-
Notifications
You must be signed in to change notification settings - Fork 11.1k
UnimplementedAsyncRequest constructor races with GenericAsyncRequest causing crashes #32356
Description
What version of gRPC and what language are you using?
The bug seems to be very old, so the exact version does not matter.
What operating system (Linux, Windows,...) and version?
Linux
What runtime / compiler are you using (e.g. python version or version of gcc)
We use clang, but the compiler doesn't matter.
What did you do?
We call cq->Next(&tag, ok) from multiple threads.
What did you expect to see?
We expect to only ever see values of tags that we provided.
What did you see instead?
Recently we started to occasionally see our grpc servers crashing right after the call to cq->Next. Debugging showed, that Next returns true, indicating the event is available, however tag turned out to be nullptr. Since we cast it to our interface and call a method on it, this caused crashes when loading a vptr. Further debugging showed that the call to FinalizeResult in CompletionQueue::AsyncNextInternal returns true, but the tag is nullptr. When inspecting core_cq_tag we observed the object is actually UnimplementedAsyncRequest, however UnimplementedAsyncRequest::FinalizeResult should always returns false, so it was puzzling at first how it could ever return true.
Turns out there's a race in UnimplementedAsyncRequest constructor. When it calls to GenericAsyncRequest, it starts the request right there, however the vptr is pointing to GenericAsyncRequest at that time. Later UnimplementedAsyncRequest updates vptr to its vtable, but it looks like the request may already start being handled on another thread, and AsyncNextInternal manages to catch it in a state when vptr is still pointing to GenericAsyncRequest, calling GenericAsyncRequest::FinalizeResult. It returns true, bypassing UnimplementedAsyncRequest override, and it indeed has tag initialized to nullptr by default.

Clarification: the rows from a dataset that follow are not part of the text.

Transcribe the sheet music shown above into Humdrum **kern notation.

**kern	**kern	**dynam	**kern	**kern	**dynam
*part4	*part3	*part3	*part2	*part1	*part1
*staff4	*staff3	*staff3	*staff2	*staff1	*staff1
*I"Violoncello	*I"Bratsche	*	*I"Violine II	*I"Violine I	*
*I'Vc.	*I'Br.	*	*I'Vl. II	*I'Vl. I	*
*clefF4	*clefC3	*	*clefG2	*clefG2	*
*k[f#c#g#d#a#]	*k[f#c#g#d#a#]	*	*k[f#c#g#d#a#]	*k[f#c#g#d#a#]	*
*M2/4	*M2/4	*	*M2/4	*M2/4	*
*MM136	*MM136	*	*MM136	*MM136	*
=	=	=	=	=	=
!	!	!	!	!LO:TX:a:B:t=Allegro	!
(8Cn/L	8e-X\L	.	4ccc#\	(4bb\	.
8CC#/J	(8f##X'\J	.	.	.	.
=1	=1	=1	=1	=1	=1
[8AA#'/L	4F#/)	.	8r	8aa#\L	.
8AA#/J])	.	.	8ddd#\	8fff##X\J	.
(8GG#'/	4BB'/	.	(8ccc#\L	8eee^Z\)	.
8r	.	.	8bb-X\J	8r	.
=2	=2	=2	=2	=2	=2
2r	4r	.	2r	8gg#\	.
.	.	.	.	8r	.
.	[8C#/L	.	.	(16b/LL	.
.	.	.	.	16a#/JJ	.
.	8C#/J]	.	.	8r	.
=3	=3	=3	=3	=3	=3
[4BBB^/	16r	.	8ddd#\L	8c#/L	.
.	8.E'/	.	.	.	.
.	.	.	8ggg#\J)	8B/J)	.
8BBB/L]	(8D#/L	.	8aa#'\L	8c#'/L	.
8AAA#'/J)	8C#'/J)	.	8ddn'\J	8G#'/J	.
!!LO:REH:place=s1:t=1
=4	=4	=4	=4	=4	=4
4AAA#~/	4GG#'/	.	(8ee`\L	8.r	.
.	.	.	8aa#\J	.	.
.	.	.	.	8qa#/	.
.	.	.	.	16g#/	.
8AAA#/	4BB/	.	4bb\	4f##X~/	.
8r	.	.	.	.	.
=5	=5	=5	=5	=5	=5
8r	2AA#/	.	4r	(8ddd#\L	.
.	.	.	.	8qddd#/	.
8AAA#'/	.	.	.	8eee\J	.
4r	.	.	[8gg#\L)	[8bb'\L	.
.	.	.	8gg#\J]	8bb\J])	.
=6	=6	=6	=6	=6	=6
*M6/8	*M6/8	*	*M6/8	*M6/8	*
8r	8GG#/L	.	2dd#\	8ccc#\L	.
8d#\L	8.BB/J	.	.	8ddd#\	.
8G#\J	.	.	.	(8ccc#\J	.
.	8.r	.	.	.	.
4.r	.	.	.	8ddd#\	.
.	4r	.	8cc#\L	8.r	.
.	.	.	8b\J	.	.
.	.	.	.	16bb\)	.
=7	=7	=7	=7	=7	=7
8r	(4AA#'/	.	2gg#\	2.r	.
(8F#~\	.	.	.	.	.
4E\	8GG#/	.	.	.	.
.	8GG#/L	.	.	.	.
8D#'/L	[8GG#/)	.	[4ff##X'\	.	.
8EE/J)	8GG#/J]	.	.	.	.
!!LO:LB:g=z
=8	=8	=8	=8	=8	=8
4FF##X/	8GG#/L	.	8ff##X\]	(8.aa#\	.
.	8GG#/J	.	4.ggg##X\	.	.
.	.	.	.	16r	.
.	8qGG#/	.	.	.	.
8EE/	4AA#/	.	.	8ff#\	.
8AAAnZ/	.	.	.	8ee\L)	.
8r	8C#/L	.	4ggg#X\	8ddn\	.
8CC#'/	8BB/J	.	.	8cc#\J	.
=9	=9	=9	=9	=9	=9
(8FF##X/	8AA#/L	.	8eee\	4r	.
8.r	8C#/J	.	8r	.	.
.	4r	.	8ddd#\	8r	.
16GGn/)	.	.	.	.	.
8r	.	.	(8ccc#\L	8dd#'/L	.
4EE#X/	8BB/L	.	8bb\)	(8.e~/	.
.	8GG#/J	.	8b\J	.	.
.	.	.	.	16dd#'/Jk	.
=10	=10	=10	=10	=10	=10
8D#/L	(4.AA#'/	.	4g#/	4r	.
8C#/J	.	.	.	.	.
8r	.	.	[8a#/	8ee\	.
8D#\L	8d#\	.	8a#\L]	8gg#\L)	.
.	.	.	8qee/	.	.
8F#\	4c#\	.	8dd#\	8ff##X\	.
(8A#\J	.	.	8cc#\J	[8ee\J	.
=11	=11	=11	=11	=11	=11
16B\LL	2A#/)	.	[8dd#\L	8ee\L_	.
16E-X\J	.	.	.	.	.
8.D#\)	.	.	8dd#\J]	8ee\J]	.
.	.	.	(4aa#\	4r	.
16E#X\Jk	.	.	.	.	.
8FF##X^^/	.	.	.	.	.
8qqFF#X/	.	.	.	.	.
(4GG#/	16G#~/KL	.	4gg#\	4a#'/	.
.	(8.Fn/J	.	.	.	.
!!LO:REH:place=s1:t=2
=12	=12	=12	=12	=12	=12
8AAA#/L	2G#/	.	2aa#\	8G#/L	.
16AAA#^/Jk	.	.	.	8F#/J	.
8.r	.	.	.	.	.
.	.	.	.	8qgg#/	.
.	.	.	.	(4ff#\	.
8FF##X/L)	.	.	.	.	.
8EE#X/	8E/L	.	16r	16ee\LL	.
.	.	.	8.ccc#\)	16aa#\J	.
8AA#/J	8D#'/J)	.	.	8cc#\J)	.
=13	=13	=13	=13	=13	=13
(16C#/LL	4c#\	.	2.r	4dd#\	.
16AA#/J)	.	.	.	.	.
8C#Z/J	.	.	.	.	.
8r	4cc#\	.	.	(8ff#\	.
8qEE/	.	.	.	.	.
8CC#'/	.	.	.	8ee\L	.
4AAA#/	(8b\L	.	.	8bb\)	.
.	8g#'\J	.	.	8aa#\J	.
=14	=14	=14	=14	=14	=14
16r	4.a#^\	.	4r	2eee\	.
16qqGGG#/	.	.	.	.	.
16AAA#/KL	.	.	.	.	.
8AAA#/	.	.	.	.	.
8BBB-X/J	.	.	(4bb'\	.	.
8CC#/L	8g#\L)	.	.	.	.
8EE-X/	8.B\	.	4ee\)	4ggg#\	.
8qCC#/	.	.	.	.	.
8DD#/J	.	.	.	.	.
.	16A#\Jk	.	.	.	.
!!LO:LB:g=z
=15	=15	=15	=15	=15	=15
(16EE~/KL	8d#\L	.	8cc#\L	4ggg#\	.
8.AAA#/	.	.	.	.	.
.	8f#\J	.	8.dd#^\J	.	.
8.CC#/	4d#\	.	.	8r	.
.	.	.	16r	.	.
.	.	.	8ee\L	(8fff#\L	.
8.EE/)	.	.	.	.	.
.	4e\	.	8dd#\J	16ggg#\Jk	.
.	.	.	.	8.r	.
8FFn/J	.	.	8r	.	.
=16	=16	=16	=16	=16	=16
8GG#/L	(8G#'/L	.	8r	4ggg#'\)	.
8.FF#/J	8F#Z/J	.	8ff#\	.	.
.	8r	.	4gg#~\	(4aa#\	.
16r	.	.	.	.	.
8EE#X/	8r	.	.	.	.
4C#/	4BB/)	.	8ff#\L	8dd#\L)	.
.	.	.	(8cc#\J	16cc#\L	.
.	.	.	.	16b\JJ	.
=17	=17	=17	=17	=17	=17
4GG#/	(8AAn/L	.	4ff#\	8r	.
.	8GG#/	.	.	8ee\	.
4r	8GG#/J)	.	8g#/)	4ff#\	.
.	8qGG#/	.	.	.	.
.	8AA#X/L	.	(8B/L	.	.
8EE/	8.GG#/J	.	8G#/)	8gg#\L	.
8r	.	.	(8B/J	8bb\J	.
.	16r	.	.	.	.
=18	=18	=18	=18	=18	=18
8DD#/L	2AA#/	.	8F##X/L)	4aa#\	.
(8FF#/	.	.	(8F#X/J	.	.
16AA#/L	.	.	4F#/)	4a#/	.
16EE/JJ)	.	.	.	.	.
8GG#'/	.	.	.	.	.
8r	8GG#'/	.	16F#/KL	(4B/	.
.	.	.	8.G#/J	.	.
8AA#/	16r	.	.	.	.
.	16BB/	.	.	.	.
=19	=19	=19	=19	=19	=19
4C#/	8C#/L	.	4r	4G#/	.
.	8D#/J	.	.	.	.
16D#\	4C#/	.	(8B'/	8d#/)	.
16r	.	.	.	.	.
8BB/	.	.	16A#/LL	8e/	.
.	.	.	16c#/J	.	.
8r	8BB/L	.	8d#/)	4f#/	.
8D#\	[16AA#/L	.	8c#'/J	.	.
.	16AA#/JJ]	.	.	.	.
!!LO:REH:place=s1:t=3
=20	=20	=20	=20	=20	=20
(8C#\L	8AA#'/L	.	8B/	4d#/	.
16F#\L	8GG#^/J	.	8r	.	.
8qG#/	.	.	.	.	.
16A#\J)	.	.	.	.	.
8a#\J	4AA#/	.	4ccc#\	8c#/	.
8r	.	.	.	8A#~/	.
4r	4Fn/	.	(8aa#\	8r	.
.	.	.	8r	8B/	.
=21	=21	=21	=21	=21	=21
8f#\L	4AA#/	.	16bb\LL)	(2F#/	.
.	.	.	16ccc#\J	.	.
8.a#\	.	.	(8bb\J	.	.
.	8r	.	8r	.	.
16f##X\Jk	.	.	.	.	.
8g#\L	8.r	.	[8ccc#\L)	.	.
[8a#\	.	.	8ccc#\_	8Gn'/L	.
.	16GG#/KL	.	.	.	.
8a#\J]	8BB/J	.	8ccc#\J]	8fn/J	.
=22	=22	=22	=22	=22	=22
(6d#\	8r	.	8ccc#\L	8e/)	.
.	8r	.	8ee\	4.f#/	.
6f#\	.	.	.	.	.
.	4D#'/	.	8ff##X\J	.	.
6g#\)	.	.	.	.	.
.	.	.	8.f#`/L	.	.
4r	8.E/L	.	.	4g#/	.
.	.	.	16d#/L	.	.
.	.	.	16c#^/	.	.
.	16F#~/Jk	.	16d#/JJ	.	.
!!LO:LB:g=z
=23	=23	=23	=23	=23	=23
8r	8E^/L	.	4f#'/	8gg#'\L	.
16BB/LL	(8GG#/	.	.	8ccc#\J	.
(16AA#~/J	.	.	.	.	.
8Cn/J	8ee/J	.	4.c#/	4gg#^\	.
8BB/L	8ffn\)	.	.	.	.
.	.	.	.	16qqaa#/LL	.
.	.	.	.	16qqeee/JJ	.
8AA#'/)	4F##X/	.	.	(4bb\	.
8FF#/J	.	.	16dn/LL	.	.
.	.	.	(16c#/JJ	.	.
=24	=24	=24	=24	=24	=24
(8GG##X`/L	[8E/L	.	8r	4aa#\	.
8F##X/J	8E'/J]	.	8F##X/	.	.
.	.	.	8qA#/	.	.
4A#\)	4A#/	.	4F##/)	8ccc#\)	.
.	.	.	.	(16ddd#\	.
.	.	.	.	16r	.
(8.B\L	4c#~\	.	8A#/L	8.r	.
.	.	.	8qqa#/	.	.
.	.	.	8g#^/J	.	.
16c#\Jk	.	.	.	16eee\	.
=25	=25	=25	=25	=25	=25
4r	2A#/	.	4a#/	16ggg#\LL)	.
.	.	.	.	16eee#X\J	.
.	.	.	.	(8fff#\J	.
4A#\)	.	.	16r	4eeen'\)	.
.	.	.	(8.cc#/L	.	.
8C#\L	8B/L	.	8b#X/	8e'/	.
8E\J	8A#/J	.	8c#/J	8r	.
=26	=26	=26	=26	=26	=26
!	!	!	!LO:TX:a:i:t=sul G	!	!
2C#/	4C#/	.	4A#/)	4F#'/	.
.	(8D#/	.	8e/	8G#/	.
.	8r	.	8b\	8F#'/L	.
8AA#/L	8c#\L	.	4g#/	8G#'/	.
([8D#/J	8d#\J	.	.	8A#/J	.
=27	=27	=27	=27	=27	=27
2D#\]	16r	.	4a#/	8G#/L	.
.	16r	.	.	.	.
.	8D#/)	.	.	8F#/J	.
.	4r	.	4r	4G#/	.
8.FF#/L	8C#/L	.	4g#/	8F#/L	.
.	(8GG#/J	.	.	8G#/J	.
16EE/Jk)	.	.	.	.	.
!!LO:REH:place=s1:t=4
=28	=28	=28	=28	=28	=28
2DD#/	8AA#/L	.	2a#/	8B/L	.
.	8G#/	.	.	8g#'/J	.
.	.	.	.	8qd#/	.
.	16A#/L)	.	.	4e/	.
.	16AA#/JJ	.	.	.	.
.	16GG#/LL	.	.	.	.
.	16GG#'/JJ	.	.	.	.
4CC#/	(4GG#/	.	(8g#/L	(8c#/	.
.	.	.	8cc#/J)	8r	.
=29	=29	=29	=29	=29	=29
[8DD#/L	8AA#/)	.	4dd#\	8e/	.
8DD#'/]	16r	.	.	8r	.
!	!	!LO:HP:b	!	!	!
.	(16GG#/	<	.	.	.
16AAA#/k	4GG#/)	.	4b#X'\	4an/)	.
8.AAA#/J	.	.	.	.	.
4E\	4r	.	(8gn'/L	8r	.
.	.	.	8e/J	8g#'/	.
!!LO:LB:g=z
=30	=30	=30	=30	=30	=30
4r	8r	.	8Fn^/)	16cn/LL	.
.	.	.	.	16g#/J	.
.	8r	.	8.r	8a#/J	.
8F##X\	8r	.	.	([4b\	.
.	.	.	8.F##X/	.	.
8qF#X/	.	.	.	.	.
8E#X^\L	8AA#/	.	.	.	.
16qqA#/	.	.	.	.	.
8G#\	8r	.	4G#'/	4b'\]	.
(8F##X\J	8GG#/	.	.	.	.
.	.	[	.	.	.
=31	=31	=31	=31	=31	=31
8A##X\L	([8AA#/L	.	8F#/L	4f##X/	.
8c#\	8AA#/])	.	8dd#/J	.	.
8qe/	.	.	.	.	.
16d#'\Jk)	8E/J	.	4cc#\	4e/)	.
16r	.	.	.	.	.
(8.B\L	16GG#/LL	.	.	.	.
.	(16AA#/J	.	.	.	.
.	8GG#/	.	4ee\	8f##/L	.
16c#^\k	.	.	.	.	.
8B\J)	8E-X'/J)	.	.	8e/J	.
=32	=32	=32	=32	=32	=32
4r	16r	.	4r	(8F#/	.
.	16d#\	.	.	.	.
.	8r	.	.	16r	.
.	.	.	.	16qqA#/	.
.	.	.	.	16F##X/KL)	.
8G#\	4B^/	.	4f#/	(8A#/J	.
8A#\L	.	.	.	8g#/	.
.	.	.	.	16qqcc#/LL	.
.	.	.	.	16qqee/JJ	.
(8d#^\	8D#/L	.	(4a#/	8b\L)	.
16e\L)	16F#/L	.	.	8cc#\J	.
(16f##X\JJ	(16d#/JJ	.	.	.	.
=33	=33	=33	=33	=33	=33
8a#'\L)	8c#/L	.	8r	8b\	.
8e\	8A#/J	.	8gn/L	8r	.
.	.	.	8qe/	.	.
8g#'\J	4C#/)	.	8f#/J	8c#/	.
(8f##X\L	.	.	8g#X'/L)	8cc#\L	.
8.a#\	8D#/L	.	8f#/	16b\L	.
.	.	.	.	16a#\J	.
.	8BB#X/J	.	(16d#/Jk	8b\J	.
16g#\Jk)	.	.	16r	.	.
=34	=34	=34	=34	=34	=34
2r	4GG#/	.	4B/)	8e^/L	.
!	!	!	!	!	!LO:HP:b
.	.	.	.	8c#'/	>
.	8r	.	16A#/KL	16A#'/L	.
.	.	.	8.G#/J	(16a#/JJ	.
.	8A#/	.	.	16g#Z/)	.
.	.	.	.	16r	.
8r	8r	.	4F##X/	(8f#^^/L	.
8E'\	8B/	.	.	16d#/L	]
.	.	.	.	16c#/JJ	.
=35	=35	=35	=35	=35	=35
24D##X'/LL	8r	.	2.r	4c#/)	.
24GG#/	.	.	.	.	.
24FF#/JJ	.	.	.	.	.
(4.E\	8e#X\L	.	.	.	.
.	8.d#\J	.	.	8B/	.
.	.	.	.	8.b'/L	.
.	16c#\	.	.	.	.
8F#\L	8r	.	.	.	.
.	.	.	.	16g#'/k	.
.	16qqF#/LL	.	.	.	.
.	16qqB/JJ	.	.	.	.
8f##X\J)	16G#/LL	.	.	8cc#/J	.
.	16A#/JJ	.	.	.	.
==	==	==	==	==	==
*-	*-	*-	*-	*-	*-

It looks like our users tried using a new grpc service, which was not served by our server yet, this triggered a lot of unimplemented requests, which started triggering the race under heavy load. Workaround of delaying grpc_server_request_call in GenericAsyncRequest until UnimplementedAsyncRequest constructor body stopped crashes for us, confirming that the problem is indeed with UnimplementedAsyncRequest.